Но самый дьявольский язык имеют звери-панголины — жители Африки и Азии. Можно подумать: не язык, а змея. Сам зверек — не более метра в длину, при этом его язык — длиною 40 сантиметров! Хотя он до Киева не доведет, но отменно ловит муравьев и термитов. Жертвы, бедняги, налипают на клейкий язык и отправляются сначала в желудок, не задерживаясь во рту, а там имеется жернов, состоящий из роговых пластинок и порою камешков, перемалывающий пассажиров почти до молекулярного состояния. У обладателей такого инструмента внутри организма есть чудесное ложе, куда аккуратно складывается язык; тянется он аж до таза.

Чуть не забыл. Еще две группы млекопитающих — броненосцы и муравьеды, обосновавшиеся в Южной Америке, питаются термитами и муравьями, притом первые их жуют, а вторые — проглатывают. Ради справедливости надо сказать, броненосцы, покрытые роговым панцирем (отсюда их название), кроме муравьев, подбирают других беспозвоночных и мелких позвоночных животных — всех тех, кого бог послал. Муравьеды тоже не всегда оправдывают имя свое. Карликовый муравьед, величиной с белку, обитая в лесах, не сползая с дерева, свои гастрономические потребности удовлетворяет исключительно за счет термитов. Да и гигантский муравьед, достигающий двух метров в длину, не прочь подкрепиться термитами. Он для этого крушит крепкие, как броня, стены термитника так, словно они сложены из бумажных листов, мощными, как бульдозер, когтями и молниеносно засовывает змееподобный липкий язык в глубину лабиринтов термитов.
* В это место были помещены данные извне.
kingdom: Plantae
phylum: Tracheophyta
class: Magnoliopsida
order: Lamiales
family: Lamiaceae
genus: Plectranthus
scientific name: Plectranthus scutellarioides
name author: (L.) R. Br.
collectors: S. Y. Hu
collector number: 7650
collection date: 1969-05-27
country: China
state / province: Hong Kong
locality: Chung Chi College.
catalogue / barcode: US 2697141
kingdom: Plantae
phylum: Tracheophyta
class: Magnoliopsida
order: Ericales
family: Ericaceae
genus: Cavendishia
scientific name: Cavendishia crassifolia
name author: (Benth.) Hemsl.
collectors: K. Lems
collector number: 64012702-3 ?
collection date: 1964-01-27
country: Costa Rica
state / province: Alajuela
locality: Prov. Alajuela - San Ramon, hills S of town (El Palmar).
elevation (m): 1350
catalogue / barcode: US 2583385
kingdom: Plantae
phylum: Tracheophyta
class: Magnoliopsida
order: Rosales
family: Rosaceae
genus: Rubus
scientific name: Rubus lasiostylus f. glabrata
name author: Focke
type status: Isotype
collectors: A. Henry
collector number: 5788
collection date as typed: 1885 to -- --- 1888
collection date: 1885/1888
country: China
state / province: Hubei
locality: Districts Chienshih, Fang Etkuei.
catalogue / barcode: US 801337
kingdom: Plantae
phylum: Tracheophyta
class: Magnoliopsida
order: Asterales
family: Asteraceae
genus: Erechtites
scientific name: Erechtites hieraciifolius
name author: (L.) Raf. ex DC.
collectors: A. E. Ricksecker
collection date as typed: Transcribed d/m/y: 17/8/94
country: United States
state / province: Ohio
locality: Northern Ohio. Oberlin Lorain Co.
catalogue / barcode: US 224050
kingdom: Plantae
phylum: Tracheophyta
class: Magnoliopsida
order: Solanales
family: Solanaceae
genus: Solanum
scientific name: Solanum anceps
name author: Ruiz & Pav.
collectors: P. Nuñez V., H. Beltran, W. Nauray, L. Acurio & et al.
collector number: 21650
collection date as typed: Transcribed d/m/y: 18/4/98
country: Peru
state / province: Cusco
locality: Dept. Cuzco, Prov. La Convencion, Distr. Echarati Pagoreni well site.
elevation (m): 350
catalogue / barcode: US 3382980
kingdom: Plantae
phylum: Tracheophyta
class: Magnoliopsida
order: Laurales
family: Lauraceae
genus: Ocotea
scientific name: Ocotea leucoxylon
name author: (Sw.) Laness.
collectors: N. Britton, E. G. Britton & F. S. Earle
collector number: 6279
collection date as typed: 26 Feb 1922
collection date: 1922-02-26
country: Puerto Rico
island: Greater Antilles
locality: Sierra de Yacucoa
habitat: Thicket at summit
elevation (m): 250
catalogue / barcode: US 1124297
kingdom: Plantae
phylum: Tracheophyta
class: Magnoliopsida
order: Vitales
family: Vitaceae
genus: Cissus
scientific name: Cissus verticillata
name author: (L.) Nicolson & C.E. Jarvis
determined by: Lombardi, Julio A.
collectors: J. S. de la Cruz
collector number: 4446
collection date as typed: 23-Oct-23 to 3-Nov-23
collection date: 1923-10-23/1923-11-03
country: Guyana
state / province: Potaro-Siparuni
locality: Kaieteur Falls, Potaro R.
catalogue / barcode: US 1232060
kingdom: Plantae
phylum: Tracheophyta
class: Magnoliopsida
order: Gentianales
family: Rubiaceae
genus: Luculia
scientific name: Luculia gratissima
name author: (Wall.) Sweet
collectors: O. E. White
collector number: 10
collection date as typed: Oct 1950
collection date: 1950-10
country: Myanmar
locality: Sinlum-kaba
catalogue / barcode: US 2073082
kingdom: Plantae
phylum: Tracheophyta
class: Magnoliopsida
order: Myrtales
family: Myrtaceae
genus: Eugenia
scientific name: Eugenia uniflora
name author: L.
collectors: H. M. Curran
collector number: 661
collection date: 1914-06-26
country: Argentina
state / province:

О заморских чудесах можно, конечно, рассказывать бесконечно много, но нельзя забывать и о наших зверях-гастрономах, пусть даже банальных, таких, например, как мелкие грызуны, особенно мыши, полевки, крысы, суслики. Хотя они подбирают почти все съедобное, что им доступно, где что подвернется, но не без удовольствия лакомятся ползающими насекомыми. Даже в рационе таких хищников, как дикие кошки, барсуки, лисы, медведи, насекомые прочно занимают достойное место. А волчата, еще не покинувшие родимого логова и сосущие молоко матери, разве они не начинают свой жизненный путь с охоты за насекомыми? Несомненно. Правда, так же поступают малыши зверушек, таких, как горностай и ласка, хорек и норка.

Словом, становление млекопитающих — от их предка до человека — во многом зависело от насекомых. Да и теперь судьба большинства их прочно связана с питанием насекомыми. Впрочем, сам человек не стал бы человеком и не выжил бы без насекомых на переломных этапах своего исторического развития, когда он был собирателем и охотником, когда был частью природы, а не властелином и разрушителем ее.